2009-08-19 23:05:31 | 映画

 運がよかったぁぁぁ!クストリッツァの新作『ウェディングベルを鳴らせ!』ほんと、偶然だったんだ。先週、久しぶりに時間があって山形市フォーラムに出かけた。お目当ては『劔岳』だったんだけど、これがお恥ずかしい!時間見間違えてて終わってた。うーん、どうする?帰る?ええーっ!山形まで来たっていうのに?それはあまりに癪でっしょ、ってことで、『アマルフィ』を見たんだ。まっ、これはこれで、楽しめた。感想としては、ヨーロッパの町並みってどうしてこうも味わい深いんだろ、ってことと、日本でも、中年男がかっこいいアクション映画ができるようになったんだ!ってこと。織田裕二、佐藤浩一、ねっ、おじさんでしょ、もう。で、そのとき、もらったフォーラムたより(上演案内)を見たら、な、な、な、なんと!クストリッツァの新作やるって書いてあんじゃないの!しかもたった1日1回1週間だけ!!これは見なくちゃよ、ってことで、夜8時50分開始ってのに出かけてきた。
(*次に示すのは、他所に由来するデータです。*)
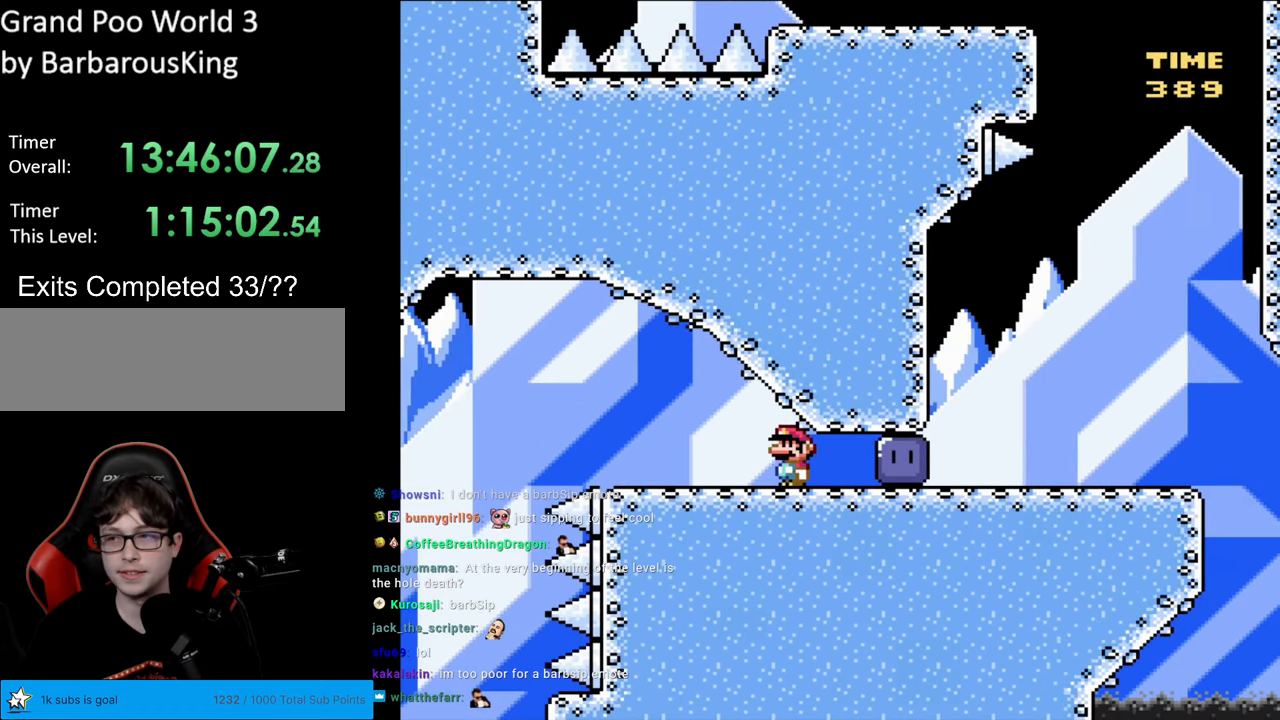
{"buttons": ["Y", "DPAD_LEFT"], "events": [[467, "DPAD_LEFT", "down"]]}
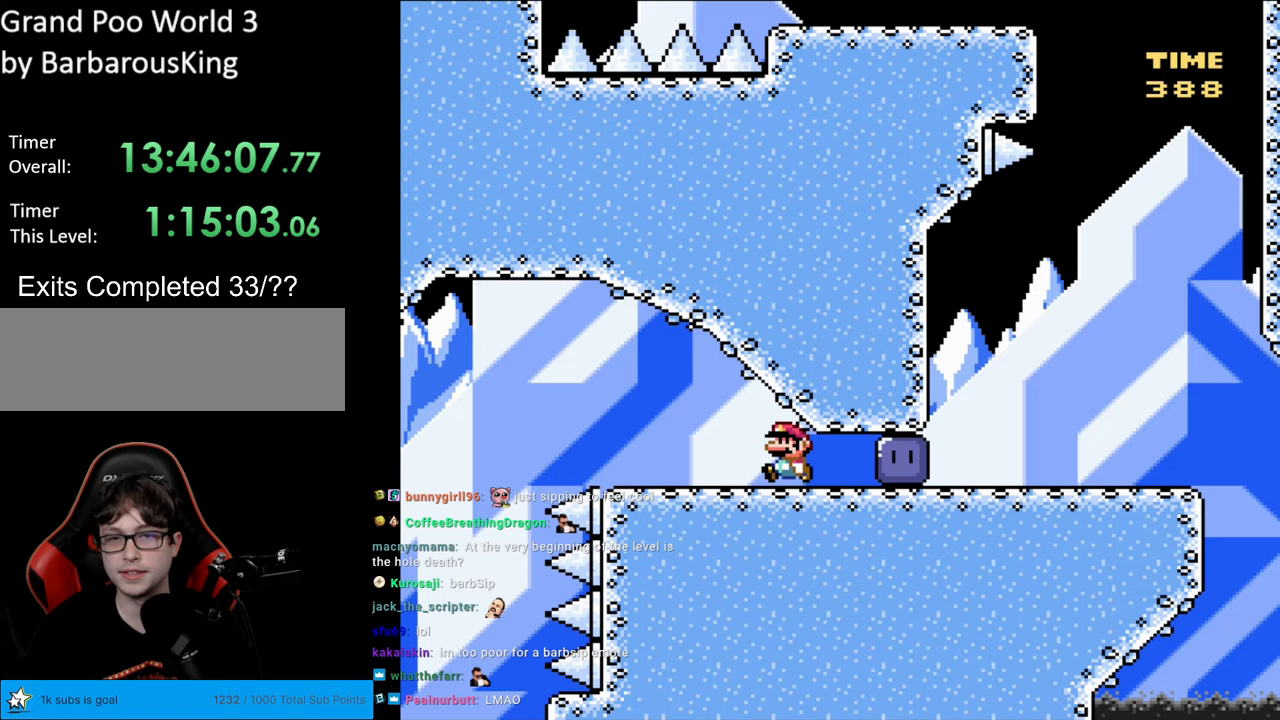
{"buttons": ["Y", "DPAD_LEFT"], "events": []}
 クストリッツァは、ユーゴスラビアの歴史を風刺的に描いた『アンダーグラウンド』でこてんぱんに叩きのめしてくれた監督さん。僕の「感動・感激この一本」のうちの一本なんだな、この作品。地上ではとっくに終わってしまった戦争を、地下に潜った人たちはずっと続いていると騙されて戦時体制で地下生活しているってストーリー。内容も驚天動地だったけど、音楽がねぇぇぇぇ、これたま凄い!この映画、東欧のジプシー(今はジプシーって言わない。ロマって言う)音楽の魅力をこれまたとことんたたき込んでくれた作品でもある。だいたい、クストリッツァ自身が一緒に音楽やってるんだよ、良いわけだ。

 次に見たのが『白猫・黒猫』。これは、『アンダーグラウンド』がボスニア内戦のどさくさで厳しく批判されたのに嫌気がさして作った作品。だから、極力政治性や風刺を押さえた作品だったけど、彼の才気が縦横に張り巡らされた素晴らしい作品だった。この作品については、ちよっとした思い出があって、実はこの作品がクストリッツァの作品とはまるで知らなかったんだ、映画の途中まで。たまたま、予告編見て、これ面白そ!って見に行った作品だった。もちろんフォーラムじゃなくて、今は昔の小さな映画館だった。観客は僕たち夫婦の他に一組だけ。大丈夫かい、この映画?ってちょっぴり不安だった。映画始まって、むむっ!これは、ややや、凄いぞ!おもしぇぞ!なんだこりゃ!!あれっ、なんか見た雰囲気だ、ええーっ、これってもしかして、クストリッツァじゃあんめえか?あたりぃぃぃ!この出会いは衝撃的だったね。だから、僕は熱狂的なクストリッツァ教信者。

 見ないわけにいかんでしょ。で、『ウェディングベルを鳴らせ!』楽しかったね。人間大砲で大空に打ち出された人間は、映画の最後まで空を飛んでいたしね。主人公の少年を手助けする凸凹兄弟は、バスに住んでたり、頭で建物の壁にぶちこわしたりね。主人公のおじいさんは、大の仕掛けマニアでそこいら中に機械仕掛けの落とし穴作って恋敵を撃退したりね。もう、めちゃめちゃシュール!とんでもなく、いい加減!おじいさんの受け身の恋と、孫の少年の怖いもの知らずの求愛が、巧みに併行して進んでいく。そして、最後は銃撃戦の中でドラム缶爺(なんのこっちゃ?見てちょうだいよ、もうこうとしか言えないんだから)が、ウェディングベルを鳴らすって趣向、いやあ、凝ってていいねえ。まさに、通好み!よっ!座布団一枚って世界だね。

 でも、このタイトルが気になって見に来た若い女性なんかは、きっと、なに?これ、下品!かっこわりぃ!って幻滅したろうけどね。このはちゃめちゃな世界がいい。このエロさがいい。それと、この農村の長閑さがいい。都会の薄っぺらさに完全と立ち向かう農民たちのユーモラスな姿。そして、存在感豊かに飛び回る動物たち。このエネルギー、グロテスク、開けっぴろげの性、クストリッツァの憧れなんだよな。クストリッツァは近代化を突き進むセルビアの今が気に入らない。ウィキペデイァ見たら、農村一つ買い取って映画学校作っちゃったって出てたくらいだもの。

 このヴァィタリティ!いいなぁぁぁ!!こんな素晴らし作品が1日1回一週間!!ありえねぇぇ!でも、わかるよな。日本で映画見に来るお上品な人たちには毛嫌いされる世界だもの。そうそう、宮藤官九郎の『メリケンザップ』あれにつながる下品さだ。あの作品も受けなかったでしょ。って言ってみて、やっぱり違う。クストリッツァには農村の長閑さが救いなんだよ。

 そして、最後はやっぱり、音楽!この映画でも、最初から最後まで音楽がなりっぱなし。それがまた、実に心地よく、うきうきと映画の世界を盛り上げていた。久しぶりにサウンドトラック、買っちゃおうかなって思ったものね。

 家に帰って夜中の11時59分。体はくたくた、目なんかしょぼしょぼ、でも、心の方は元気いっぱい!これが映画ってもんだよね。